Une étude présentée par le DDPS révèle que 86% des Suisses s'inquiètent de la situation politique mondiale. Le sentiment de sécurité atteint son plus bas niveau en 20 ans, et les dépenses militaires préoccupent.
1/2
La large majorité des Suisses sont favorables à l'armée.
Photo: keystone-sda.ch
sda-logo.jpeg
ATS Agence télégraphique suisse

La situation politique mondiale inquiète la population suisse en matière de sécurité, selon une étude. Dans ce contexte, l'armée doit jouer un rôle, avec des dépenses plus élevées. Un rapprochement avec l'OTAN est aussi vu d'un bon oeil. Quelque 86% des personnes interrogées se montrent pessimistes face à la situation politique mondiale. L'avenir de la Suisse préoccupe aussi.

L'armée divise

De manière générale, le sentiment de sécurité a baissé, pour se situer au plus bas niveau de ces vingt dernières années, selon l'étude «Sécurité 2026», présentée mardi par le Département fédéral de la défense (DDPS). Plus de 80% des personnes considèrent l'armée «absolument» ou «plutôt nécessaire».

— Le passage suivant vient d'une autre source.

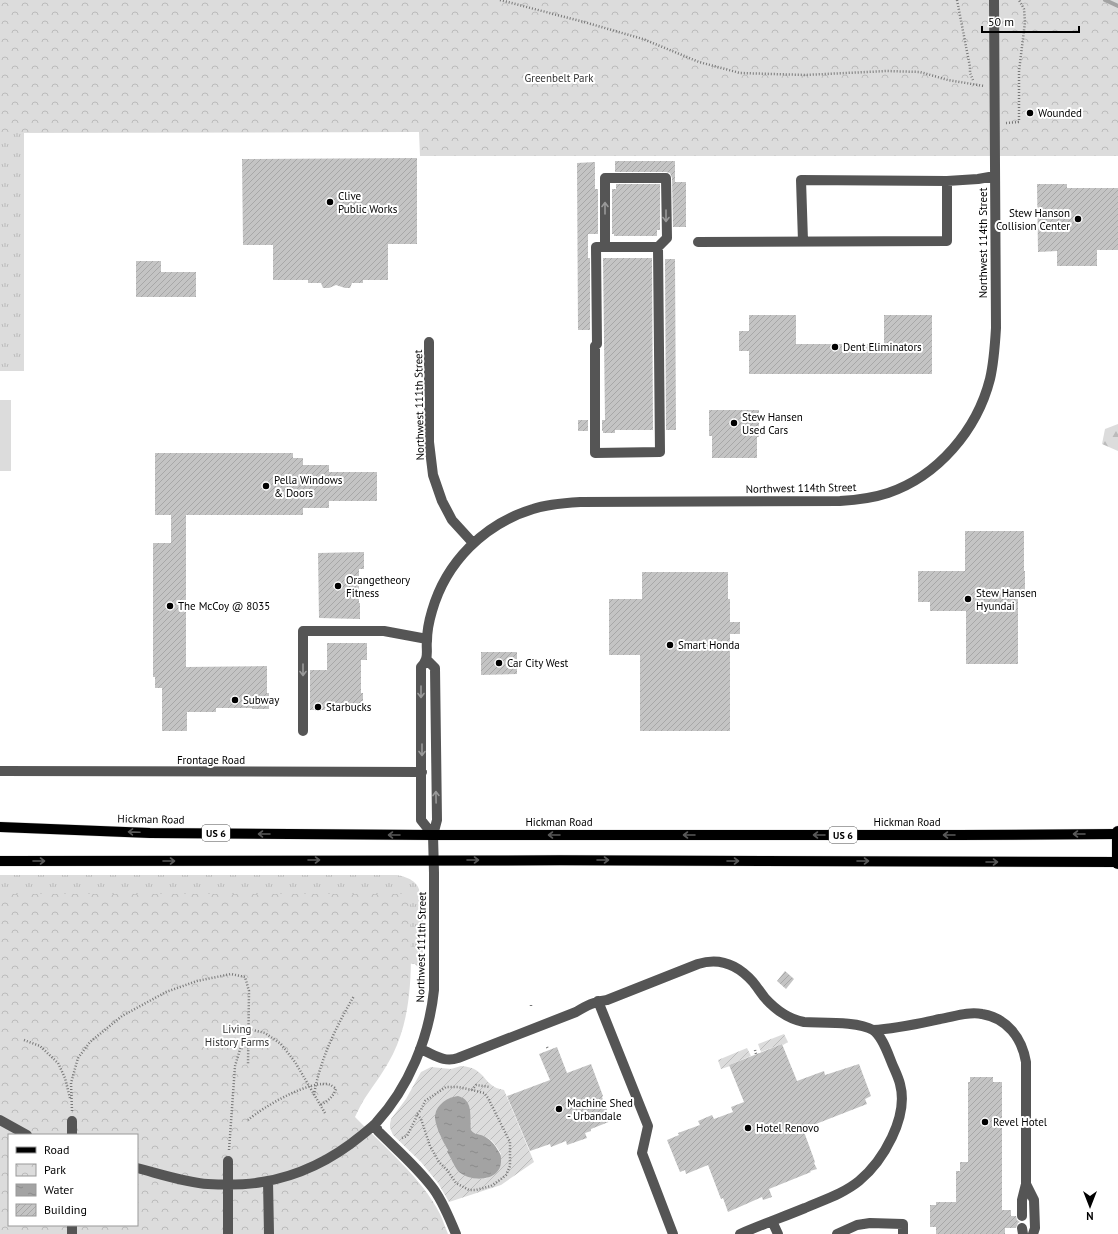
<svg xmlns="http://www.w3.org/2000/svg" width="1118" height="1234" viewBox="0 0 1118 1234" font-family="'PT Sans',sans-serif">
  <defs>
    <pattern id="grass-tufts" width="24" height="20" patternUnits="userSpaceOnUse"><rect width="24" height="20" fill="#dcdcdc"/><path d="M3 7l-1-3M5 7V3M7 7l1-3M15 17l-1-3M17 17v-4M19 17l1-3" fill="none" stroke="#bbb"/></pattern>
    <pattern id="forest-firs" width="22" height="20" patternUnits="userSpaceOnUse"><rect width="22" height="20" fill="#dcdcdc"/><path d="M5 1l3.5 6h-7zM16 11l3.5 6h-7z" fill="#bbb"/></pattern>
    <pattern id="park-crowns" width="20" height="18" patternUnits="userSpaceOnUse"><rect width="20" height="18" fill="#dcdcdc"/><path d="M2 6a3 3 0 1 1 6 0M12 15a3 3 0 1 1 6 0" fill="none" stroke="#bbb"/></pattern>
    <pattern id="garden-furrows" width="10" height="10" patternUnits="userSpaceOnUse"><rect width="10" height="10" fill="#dcdcdc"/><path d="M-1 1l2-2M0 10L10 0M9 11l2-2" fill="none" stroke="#bbb"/></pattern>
    <pattern id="water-ripples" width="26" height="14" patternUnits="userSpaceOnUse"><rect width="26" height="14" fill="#a3a3a3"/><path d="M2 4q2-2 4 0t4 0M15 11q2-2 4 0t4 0" fill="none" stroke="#8b8b8b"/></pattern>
    <pattern id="building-hatch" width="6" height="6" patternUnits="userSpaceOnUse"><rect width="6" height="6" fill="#c4c4c4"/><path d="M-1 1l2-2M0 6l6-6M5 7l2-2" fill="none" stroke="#a7a7a7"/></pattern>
  </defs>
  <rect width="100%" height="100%" fill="#fff"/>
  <path fill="url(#grass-tufts)" d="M0,133H24V371H0Z
    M0,875H397C407,877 419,881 420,894H423V973L415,964L0,929Z"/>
  <path fill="url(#forest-firs)" d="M1118,424V451L1102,444L1105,429Z"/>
  <path fill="url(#park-crowns)" fill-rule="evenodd" d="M0,0H1118V156H420L419,132L0,133Z
    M0,894H410C410,947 417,1005 393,1054C385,1070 375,1083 365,1098C361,1104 358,1111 355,1117C382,1145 423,1179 440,1214C443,1220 445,1227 448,1234H0ZM9,1135H137V1225H9Z"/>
  <path fill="url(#garden-furrows)" fill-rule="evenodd" d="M784,1034L788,1042L783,1045L782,1044L761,1052L758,1044Z
    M747,1048L751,1056L729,1065L730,1066L721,1069L718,1060Z
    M461,1066C488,1068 481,1086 504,1090L534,1162L501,1185L449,1202L438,1183L421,1162L393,1135L390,1128V1124L391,1119L406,1099L421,1072L431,1067L451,1069ZM461,1097C473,1104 471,1118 471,1130C476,1136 485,1135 491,1140C495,1144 498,1149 501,1154L487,1178C478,1180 462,1177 457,1169C453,1164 451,1158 447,1152L448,1150C443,1141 435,1126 435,1116C435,1112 439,1108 441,1104Z"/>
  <path fill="#dcdcdc" d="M0,400H11V471H0Z"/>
  <path fill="url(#water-ripples)" d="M458,1096C474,1100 470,1118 471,1130C474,1134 477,1134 481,1135C490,1138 495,1145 499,1152C501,1155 501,1157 501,1160C502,1182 470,1183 458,1171C454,1166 451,1158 447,1152L448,1150C443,1142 434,1124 435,1115C437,1104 448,1097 458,1096Z"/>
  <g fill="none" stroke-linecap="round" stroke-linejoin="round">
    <path stroke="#a3a3a3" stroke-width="4" d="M1105,0L1118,6"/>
  </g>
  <path fill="url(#building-hatch)" d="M417,158V244H388V280H363V283H352L350,288H345L336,285L329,288H323L321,283H308V280H273V245H243L242,159Z
    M615,161H675V182H686V227H673L672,178L670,173L666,172H615Z
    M595,162V189H598V234H588V258H590V330H578L577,163Z
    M616,184H660V230H657V236H614V234H612V189H616Z
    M1037,184H1067V188H1118V250H1097V266H1057V251L1038,252Z
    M603,258H652L653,430H615V433H603V431H602V420H605Z
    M665,259H675L676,430H666Z
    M136,261H161V272H196V297H136Z
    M749,315H796V344H884V315H932V374H749V351H739V331H749Z
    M709,410H759V437H757V458H712V436H709Z
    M578,420H588V431H578Z
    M155,453H293V458H303V465H329V472H377V501H329V508H303V515H186V667L267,666V693H269V709H252V708H216V712H187V731H162V688H155V677H153V543H171V515H155Z
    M965,531H1024V571H1025V595H1018V664H966V611H930V602H918V571H965Z
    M364,552V569H359V603H360V619L319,618L318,553Z
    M642,572H728V599H730V622H740V634H730V731H640V655H609V599H642Z
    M327,643H367V660H361V693H363V708H350V707H329V710H310V670H327Z
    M481,652H517V674L481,675Z
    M785,971L794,979L786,989L777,981Z
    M782,1044L797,1081L824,1071L825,1075L859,1064L871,1096L865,1099L867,1104L803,1129L815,1162L814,1163L817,1169L810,1171L811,1172L769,1189L772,1197L763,1200L762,1197L728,1212L723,1198L721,1199L708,1165L686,1174L685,1170L680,1172L667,1140L679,1135L678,1133L700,1125L698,1121L712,1115L714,1119L733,1112L731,1107L744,1102L729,1065Z
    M557,1047L567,1073L591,1064L603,1096L602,1097L611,1121L591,1129V1131L585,1133L587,1138L567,1145L566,1141L551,1147L550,1144L530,1151L507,1096L550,1080L539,1054Z
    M970,1077H993V1082H1002V1210H1011V1216H1016L1017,1220L1020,1222L1018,1223L1016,1228H1005V1234H936V1227H930V1205H936V1202H956V1171H960V1162H968V1082H970Z"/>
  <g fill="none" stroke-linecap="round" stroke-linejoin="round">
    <g stroke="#dbdbdb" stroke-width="11">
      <path id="major" d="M0,827L150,833L433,835H959L1118,834
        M0,861C373,861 745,859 1118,862"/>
    </g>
    <g stroke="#dbdbdb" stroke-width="13">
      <path id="highway" d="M1118,832V863"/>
    </g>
    <path stroke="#777" stroke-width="2.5" stroke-dasharray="1 2" stroke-linecap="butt" d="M500,0L584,22L643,39L699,62L740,73L805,75L887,71L920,72L948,80L984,86
      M957,0L970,67V73L973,80
      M1006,123L1019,122V71L1025,22L1024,9L1019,0
      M531,1005V1007
      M249,1029L265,1033L281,1044L295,1062L325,1113
      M24,1040L40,1046L58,1063L65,1078L70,1098
      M547,1047L548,1049
      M755,1050L756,1054
      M472,1090L476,1085L490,1087
      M314,1095C320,1059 336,1027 354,996
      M72,1111L71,1083L78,1058L90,1042L122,1016L166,992L197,981L231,974L245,977L249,991L248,1065
      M248,1120C263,1107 312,1078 331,1085C332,1086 335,1088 336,1089C333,1097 328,1101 320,1105
      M402,1138L407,1136L416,1118L417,1114L421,1110L425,1101L446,1087H458L472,1090L484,1093L488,1098L510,1142V1166L506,1175L501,1179L491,1186L476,1190H469L456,1183L447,1170L439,1162L430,1146L421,1119L417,1114
      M229,1150L235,1066L241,1046L248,1040"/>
    <path stroke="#555" stroke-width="10" d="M803,241L801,180L947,181
      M698,242L947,241V181L978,179L995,176
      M596,247H658L660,452L595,453V346L597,344Z
      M605,247V178H666L667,238L658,247
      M429,342V442L433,475L442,501L452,520L473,543
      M303,731V631H384L427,639
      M0,771L422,772
      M433,835L421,820V667C423,665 425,662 426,659C428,654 426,646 427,641C427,631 429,621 432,611C446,562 484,524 533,509C548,504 565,503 581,502L840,501C857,500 873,498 888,493C938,476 977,430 990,379C994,362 995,345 996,328L994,0
      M598,1001L648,1126L642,1153L673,1234
      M873,1030C896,1029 917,1024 940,1019C953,1017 968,1011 982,1014C1007,1018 1022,1038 1026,1062V1184L1034,1200L1035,1228L1033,1234
      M420,1049C434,1054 443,1063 458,1058L576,1012C586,1006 595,1001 607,1000L698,964C720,957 738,965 753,982C757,987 761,993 765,998C775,1009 788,1019 804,1022C822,1023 858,1021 873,1030C882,1036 887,1051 891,1061C894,1069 898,1076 900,1084C909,1117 883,1161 859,1181C843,1194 823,1200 805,1208C783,1217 761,1225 740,1234
      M0,1120L27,1135
      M375,1124L378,1131C396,1149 416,1166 432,1187C443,1201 449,1218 456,1234
      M72,1135V1121
      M137,1168C157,1173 187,1183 208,1184C225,1185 245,1185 262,1182C299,1176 333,1159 362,1135C367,1131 372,1127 376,1123C409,1087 429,1038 434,990V873L433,835L437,820L435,668L426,659
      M268,1181L269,1234
      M1022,1216V1200L1026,1184
      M772,1221L778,1234
      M1022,1228L1023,1234
      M72,1234V1225
      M228,1234V1161
      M837,1234L857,1225L870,1223L903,1224V1234"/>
    <use href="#major" stroke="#000" stroke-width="10"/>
    <use href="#highway" stroke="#000" stroke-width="12"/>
  </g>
  <defs><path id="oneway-shaft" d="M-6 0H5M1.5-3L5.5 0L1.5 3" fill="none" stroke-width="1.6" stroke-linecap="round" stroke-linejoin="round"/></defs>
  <g stroke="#999">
    <use href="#oneway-shaft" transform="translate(605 208) rotate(-90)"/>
    <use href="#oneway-shaft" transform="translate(666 216) rotate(90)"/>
    <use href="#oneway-shaft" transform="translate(303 670) rotate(90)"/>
    <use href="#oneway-shaft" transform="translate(421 692) rotate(90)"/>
    <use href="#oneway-shaft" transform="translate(422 750) rotate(90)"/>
    <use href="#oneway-shaft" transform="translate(436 797) rotate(-91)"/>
  </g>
  <g stroke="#595959">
    <use href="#oneway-shaft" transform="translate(134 832) rotate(-178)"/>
    <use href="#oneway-shaft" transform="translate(264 834) rotate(-180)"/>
    <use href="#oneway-shaft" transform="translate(1079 834) rotate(180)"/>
    <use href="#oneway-shaft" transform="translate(394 835) rotate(-180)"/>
    <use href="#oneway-shaft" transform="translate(554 835) rotate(180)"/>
    <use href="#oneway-shaft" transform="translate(689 835) rotate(180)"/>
    <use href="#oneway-shaft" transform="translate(819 835) rotate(180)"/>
    <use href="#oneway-shaft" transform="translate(949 835) rotate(180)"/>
    <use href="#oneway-shaft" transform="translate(314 860)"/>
    <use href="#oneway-shaft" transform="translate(473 860)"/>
    <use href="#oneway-shaft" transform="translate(603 860)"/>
    <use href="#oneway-shaft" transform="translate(39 861)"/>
    <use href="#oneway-shaft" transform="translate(169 861)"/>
    <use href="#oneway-shaft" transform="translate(733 861)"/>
    <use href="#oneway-shaft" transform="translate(863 861)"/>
    <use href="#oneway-shaft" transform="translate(992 862)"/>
  </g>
  <g fill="#000" stroke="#fff" stroke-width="1.5">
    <circle cx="1030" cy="113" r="4"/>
    <circle cx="330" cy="202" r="4"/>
    <circle cx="1078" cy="219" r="4"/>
    <circle cx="835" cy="347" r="4"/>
    <circle cx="734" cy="423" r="4"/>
    <circle cx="266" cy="486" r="4"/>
    <circle cx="338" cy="586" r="4"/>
    <circle cx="968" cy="599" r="4"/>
    <circle cx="170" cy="606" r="4"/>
    <circle cx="670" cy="645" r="4"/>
    <circle cx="499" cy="663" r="4"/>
    <circle cx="235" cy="700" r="4"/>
    <circle cx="318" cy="707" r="4"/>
    <circle cx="559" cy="1109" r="4"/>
    <circle cx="985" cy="1122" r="4"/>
    <circle cx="748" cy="1128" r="4"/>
  </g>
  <g text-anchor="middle" stroke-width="4" stroke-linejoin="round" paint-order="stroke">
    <g fill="#fff" stroke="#4c4c4c" stroke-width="1">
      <rect x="202" y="825" width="28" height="16" rx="3"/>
      <rect x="829" y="827" width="28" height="16" rx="3"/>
    </g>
    <g font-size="10" font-weight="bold" fill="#000">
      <text x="216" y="837">US 6</text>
      <text x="843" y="839">US 6</text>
    </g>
    <g font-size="11" fill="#333" stroke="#fff">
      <text x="559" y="82">Greenbelt Park</text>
      <text x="237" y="1033">Living<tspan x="237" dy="13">History Farms</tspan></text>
    </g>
    <g font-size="11" fill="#000" stroke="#fff" text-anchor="start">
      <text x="1038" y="117">Wounded</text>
      <text x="338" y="200">Clive<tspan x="338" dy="13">Public Works</tspan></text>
      <text x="1070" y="217" text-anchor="end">Stew Hanson<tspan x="1070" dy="13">Collision Center</tspan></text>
      <text x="843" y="351">Dent Eliminators</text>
      <text x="742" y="421">Stew Hansen<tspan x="742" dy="13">Used Cars</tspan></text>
      <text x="274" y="484">Pella Windows<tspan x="274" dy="13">&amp; Doors</tspan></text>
      <text x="346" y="584">Orangetheory<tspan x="346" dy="13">Fitness</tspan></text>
      <text x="976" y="597">Stew Hansen<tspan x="976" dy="13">Hyundai</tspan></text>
      <text x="178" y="610">The McCoy @ 8035</text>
      <text x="678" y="649">Smart Honda</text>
      <text x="507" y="667">Car City West</text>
      <text x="243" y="704">Subway</text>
      <text x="326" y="711">Starbucks</text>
      <text x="567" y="1107">Machine Shed<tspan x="567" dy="13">- Urbandale</tspan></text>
      <text x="993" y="1126">Revel Hotel</text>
      <text x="756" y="1132">Hotel Renovo</text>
    </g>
    <g font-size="11" fill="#000" stroke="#fff">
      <text transform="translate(983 243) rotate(-90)" y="4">Northwest 114th Street</text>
      <text transform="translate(419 405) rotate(-91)" y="4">Northwest 111th Street</text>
      <text transform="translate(801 488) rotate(-1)" y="4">Northwest 114th Street</text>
      <text x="211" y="764">Frontage Road</text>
      <text transform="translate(151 819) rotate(1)" y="4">Hickman Road</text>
      <text x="559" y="826">Hickman Road</text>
      <text x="907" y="826">Hickman Road</text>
      <text transform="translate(421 947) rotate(-89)" y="4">Northwest 111th Street</text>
    </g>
  </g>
  <rect x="8" y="1134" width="130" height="92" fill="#ffffff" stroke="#999999"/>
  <rect x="16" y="1147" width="20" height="6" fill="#000000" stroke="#999999"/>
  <text x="44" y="1154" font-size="12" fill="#000000">Road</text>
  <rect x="16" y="1164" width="20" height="12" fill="url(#park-crowns)" stroke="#999999"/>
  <text x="44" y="1174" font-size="12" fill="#000000">Park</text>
  <rect x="16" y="1184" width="20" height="12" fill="url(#water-ripples)" stroke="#999999"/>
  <text x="44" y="1194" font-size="12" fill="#000000">Water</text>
  <rect x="16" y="1204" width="20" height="12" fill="url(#building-hatch)" stroke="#999999"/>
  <text x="44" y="1214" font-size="12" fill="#000000">Building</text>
  <g transform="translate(1090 1206) rotate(180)" stroke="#ffffff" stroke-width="3" paint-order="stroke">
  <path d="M0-3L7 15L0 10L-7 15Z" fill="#000000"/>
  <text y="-6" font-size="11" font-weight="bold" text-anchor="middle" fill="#000000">N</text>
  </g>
  <path d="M982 26v6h97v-6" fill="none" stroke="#000000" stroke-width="2"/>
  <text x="988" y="26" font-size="12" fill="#000000" stroke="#ffffff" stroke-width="3" paint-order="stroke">50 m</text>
</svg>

A l'inverse, un quart souhaite abolir le service militaire obligatoire. Depuis la fin de la Guerre froide, ce taux n'a jamais été aussi bas, souligne l'étude. Dans le même temps, la part des personnes jugeant trop faibles les dépenses consacrées à la défense n'a jamais été aussi forte (29%) depuis 1986.

L'étude note encore qu'une légère majorité est favorable à un rapprochement avec l'OTAN. Par ailleurs, la neutralité est remise en question: plus de la moitié des personnes pensent que la neutralité ne peut plus être défendue militairement de manière crédible.